- _ARTICLE_:
§ §
Example for usage of LLVM/Clang/libclc

Hi,

My goal is to use Clang/LLVM/libclc to compile an OpenCL kernel and eventually generate a PTX code. I already did this but I am not sure if the PTX code I am generating is correct (is the one that is supposed to be generated).

For example, currently,

In OpenCL : get_global_id(0) translates to

In LLVM : %call = tail call i32 @get_global_id(i32 0) which translates to

In PTX:

// .globl blur2d
.func (.param .b32 func_retval0) get_global_id
(
.param .b32 get_global_id_param_0
)
;

mov.u32 %r2, 0;
.param .b32 param0;
st.param.b32 [param0+0], %r2;
.param .b32 retval0;
call.uni (retval0),
get_global_id,
(
param0
);

Is this what is supposed to happen ? or there is something wrong ? I am saying this because the get_global_id implementation does not make much sense to me and I am not sure if it used the libclc definitions at all ?

If it is not, any idea how the correct conversion will look like ?

Thanks,

Just as an update, I figured out that Clang was not properly linked to the libclc library and I used a slightly modified version of the script in libclc/compile-test.sh,

" clang -target nvptx-unknown-nvcl -S -emit-llvm -O4 -Iptx-nvidiacl/include -Igeneric/include -include clc/clc.h -Xclang -mlink-bitcode-file -Xclang nvptx–nvidiacl/lib/builtins.opt.bc -Dcl_clang_storage_class_specifiers -Dcl_khr_fp64 “$@” "

which works but it produces LLVM IR code for all OpenCL intrinsics implemented by libclc along with the kernel I am interested in, is their a possibility to avoid this ? and only produce the llvm code for the kernel required ?

Hi,

which works but it produces LLVM IR code for all OpenCL intrinsics
implemented by libclc along with the kernel I am interested in, is their a
possibility to avoid this ? and only produce the llvm code for the kernel
required ?
§ §
- _DATA LINES_:
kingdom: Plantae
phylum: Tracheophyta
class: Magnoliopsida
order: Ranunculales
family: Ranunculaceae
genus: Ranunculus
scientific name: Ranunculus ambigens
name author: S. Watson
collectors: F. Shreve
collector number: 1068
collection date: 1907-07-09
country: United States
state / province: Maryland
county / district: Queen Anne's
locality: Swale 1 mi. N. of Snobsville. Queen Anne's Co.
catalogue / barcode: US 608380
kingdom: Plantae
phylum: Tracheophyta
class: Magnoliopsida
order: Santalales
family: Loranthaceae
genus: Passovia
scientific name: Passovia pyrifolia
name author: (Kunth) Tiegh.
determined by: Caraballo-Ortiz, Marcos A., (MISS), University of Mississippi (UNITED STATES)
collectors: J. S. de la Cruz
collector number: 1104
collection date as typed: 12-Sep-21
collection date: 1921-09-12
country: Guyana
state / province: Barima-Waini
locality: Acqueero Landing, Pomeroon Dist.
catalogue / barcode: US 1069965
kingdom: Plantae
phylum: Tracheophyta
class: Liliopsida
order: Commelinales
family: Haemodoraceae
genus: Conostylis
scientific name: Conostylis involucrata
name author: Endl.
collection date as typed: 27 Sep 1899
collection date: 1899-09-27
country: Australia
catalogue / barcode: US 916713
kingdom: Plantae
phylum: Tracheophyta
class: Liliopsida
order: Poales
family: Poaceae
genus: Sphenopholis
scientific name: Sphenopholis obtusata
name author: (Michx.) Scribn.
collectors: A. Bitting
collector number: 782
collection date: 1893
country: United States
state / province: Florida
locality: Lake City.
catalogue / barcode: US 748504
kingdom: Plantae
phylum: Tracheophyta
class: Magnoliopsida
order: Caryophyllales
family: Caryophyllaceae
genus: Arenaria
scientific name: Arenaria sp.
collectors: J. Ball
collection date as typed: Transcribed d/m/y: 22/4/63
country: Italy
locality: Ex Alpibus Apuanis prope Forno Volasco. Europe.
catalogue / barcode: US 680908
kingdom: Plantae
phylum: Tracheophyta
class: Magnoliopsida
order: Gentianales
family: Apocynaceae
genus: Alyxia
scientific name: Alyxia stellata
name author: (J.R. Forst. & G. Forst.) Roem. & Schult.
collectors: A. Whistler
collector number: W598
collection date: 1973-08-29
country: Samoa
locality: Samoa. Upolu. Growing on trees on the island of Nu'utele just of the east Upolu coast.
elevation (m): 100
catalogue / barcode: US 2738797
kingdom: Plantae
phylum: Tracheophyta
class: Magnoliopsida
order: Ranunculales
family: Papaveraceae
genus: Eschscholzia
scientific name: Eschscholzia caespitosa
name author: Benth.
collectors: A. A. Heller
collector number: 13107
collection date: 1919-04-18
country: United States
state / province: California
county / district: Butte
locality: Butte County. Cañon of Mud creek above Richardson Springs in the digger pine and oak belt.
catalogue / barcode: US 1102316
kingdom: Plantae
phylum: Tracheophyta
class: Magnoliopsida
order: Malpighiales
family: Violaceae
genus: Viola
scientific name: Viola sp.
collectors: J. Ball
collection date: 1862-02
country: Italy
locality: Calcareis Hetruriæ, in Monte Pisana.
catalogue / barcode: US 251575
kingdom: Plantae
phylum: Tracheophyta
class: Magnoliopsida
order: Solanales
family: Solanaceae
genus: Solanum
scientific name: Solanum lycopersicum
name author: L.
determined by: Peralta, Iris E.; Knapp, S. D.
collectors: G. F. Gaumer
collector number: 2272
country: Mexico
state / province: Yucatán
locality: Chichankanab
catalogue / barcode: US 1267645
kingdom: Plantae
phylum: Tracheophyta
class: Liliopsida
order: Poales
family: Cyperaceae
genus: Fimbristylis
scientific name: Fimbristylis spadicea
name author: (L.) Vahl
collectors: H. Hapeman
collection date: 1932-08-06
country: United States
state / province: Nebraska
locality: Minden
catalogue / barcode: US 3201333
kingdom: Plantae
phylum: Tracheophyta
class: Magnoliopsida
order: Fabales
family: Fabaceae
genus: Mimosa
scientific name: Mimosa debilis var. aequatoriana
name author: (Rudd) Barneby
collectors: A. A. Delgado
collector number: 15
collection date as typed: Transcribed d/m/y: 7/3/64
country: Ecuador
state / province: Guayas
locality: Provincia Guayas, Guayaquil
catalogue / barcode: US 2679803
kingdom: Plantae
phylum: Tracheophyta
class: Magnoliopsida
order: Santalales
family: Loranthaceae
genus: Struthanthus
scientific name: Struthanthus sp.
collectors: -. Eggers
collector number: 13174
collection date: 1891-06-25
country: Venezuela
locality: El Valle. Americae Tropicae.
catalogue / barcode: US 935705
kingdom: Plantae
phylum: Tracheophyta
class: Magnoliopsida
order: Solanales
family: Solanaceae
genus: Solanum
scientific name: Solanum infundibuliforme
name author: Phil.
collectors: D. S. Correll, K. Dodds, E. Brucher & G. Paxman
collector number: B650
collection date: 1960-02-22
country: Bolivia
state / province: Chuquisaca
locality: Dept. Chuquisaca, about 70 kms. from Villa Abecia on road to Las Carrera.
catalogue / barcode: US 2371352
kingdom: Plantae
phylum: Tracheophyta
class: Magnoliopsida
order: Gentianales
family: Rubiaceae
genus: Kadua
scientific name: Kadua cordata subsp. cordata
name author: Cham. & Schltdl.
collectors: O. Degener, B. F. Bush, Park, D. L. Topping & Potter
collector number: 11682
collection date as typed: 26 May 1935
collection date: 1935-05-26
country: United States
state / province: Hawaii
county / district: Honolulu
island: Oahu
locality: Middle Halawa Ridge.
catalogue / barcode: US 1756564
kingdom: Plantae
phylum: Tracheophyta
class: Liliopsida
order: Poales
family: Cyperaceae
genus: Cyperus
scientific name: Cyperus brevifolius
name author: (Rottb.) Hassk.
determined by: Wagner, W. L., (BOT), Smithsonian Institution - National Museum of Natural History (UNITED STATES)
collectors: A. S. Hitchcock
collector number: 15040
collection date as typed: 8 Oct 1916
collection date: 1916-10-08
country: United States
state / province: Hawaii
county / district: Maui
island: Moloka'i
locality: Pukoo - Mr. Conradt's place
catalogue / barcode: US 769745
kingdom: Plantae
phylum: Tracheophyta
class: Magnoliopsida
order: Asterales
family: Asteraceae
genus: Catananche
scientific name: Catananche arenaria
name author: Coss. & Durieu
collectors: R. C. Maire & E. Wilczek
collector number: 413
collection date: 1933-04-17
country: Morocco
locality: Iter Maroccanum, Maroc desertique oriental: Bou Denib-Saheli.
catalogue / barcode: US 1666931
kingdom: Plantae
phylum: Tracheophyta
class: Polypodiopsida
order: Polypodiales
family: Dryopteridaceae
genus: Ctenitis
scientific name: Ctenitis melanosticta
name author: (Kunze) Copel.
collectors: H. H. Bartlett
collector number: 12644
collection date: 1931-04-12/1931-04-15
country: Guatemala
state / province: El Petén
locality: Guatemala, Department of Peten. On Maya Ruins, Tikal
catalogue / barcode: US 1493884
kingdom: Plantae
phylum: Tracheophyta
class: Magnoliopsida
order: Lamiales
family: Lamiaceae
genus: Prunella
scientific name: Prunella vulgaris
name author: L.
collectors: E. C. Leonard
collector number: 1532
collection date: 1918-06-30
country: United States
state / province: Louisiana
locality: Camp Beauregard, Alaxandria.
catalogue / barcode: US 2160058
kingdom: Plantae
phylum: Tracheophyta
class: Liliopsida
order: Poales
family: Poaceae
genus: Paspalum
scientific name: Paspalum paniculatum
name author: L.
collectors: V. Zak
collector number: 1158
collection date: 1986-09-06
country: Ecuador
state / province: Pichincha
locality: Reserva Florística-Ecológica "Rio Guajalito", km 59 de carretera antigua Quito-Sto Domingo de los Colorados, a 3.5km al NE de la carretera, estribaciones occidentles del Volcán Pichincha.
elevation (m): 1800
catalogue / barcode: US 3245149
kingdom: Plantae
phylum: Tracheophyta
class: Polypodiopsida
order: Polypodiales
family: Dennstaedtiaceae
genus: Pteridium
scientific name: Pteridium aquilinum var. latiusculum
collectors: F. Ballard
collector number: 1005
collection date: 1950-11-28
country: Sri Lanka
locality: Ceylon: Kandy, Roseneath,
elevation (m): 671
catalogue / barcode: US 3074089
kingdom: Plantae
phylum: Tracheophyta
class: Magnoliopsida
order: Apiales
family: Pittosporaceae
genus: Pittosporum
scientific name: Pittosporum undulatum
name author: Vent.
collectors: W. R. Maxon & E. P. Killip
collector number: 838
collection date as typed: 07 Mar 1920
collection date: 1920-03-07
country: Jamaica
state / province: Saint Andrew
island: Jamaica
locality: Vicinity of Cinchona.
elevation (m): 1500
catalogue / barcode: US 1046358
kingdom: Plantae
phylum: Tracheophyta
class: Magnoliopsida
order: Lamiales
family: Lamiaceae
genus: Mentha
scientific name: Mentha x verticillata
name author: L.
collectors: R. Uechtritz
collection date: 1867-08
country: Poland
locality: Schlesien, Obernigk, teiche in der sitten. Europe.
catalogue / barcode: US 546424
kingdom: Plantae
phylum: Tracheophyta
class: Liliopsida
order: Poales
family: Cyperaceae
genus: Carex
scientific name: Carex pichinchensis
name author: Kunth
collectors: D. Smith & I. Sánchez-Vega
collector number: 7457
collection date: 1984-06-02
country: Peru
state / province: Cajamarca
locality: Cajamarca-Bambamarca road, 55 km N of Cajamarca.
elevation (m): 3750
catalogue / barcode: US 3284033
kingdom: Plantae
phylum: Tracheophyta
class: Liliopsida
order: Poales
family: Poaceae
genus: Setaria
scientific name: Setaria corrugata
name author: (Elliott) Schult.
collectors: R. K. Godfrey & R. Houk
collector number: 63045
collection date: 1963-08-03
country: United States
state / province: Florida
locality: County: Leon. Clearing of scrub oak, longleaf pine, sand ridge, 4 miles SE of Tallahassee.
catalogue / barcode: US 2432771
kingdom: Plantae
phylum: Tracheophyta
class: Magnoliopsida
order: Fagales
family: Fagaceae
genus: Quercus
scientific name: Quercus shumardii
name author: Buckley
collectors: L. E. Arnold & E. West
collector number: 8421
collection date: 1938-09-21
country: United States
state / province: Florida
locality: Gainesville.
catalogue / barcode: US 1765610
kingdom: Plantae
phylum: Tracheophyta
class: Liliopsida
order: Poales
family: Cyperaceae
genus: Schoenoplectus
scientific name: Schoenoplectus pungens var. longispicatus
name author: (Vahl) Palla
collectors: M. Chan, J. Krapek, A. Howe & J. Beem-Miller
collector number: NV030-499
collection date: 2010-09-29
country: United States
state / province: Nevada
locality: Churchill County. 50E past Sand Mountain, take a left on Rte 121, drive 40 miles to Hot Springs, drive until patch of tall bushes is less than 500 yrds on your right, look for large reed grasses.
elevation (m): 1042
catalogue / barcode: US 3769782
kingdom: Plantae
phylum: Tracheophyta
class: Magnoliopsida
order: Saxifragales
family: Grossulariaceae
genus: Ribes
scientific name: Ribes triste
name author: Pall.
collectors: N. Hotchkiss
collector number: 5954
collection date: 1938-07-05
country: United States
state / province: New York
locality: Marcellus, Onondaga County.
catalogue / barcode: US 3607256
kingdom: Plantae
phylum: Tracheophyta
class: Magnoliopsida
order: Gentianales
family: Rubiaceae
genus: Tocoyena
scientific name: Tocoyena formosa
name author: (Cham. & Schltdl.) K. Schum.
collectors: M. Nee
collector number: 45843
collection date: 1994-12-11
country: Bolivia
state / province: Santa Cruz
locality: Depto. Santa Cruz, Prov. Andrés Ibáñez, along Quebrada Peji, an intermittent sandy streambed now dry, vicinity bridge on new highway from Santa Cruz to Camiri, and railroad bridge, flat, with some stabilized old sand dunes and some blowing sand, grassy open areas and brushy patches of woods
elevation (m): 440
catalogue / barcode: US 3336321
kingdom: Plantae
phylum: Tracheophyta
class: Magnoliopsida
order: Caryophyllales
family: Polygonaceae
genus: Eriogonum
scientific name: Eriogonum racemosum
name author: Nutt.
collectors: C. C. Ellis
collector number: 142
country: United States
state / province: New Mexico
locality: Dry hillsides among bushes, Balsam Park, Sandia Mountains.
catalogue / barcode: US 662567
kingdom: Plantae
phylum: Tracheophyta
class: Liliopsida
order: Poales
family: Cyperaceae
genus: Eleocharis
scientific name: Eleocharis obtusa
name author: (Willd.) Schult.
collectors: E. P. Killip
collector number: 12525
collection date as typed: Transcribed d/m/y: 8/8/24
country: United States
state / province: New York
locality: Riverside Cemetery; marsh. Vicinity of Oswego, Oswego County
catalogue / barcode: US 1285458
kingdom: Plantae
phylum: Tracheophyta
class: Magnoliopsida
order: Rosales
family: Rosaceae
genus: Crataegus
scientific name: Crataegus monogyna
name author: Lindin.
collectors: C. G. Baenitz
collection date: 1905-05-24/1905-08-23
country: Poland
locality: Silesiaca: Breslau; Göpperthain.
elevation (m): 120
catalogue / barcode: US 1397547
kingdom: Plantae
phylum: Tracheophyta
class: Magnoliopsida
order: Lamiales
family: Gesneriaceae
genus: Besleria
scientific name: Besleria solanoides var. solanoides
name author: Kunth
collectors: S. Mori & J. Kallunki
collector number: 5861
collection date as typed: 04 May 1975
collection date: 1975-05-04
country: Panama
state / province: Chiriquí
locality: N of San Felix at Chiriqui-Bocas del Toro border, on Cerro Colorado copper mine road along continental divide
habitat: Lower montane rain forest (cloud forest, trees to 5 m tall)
§ §
- _SHORT PROBLEM 1_:
List the names separated by slashes in the title of the forum thread.
- _SHORT PROBLEM 2_:
Take the entries from their first line up to and including the line with "collection date as typed: 12-Sep-21", switch "collector number" to "field number", and give only those lines again with nothing else changed.
The forum thread and the entries have nothing to do with each other.

- _RESPONSE 1_:
LLVM, Clang, libclc

- _RESPONSE 2_:
kingdom: Plantae
phylum: Tracheophyta
class: Magnoliopsida
order: Ranunculales
family: Ranunculaceae
genus: Ranunculus
scientific name: Ranunculus ambigens
name author: S. Watson
collectors: F. Shreve
field number: 1068
collection date: 1907-07-09
country: United States
state / province: Maryland
county / district: Queen Anne's
locality: Swale 1 mi. N. of Snobsville. Queen Anne's Co.
catalogue / barcode: US 608380
kingdom: Plantae
phylum: Tracheophyta
class: Magnoliopsida
order: Santalales
family: Loranthaceae
genus: Passovia
scientific name: Passovia pyrifolia
name author: (Kunth) Tiegh.
determined by: Caraballo-Ortiz, Marcos A., (MISS), University of Mississippi (UNITED STATES)
collectors: J. S. de la Cruz
field number: 1104
collection date as typed: 12-Sep-21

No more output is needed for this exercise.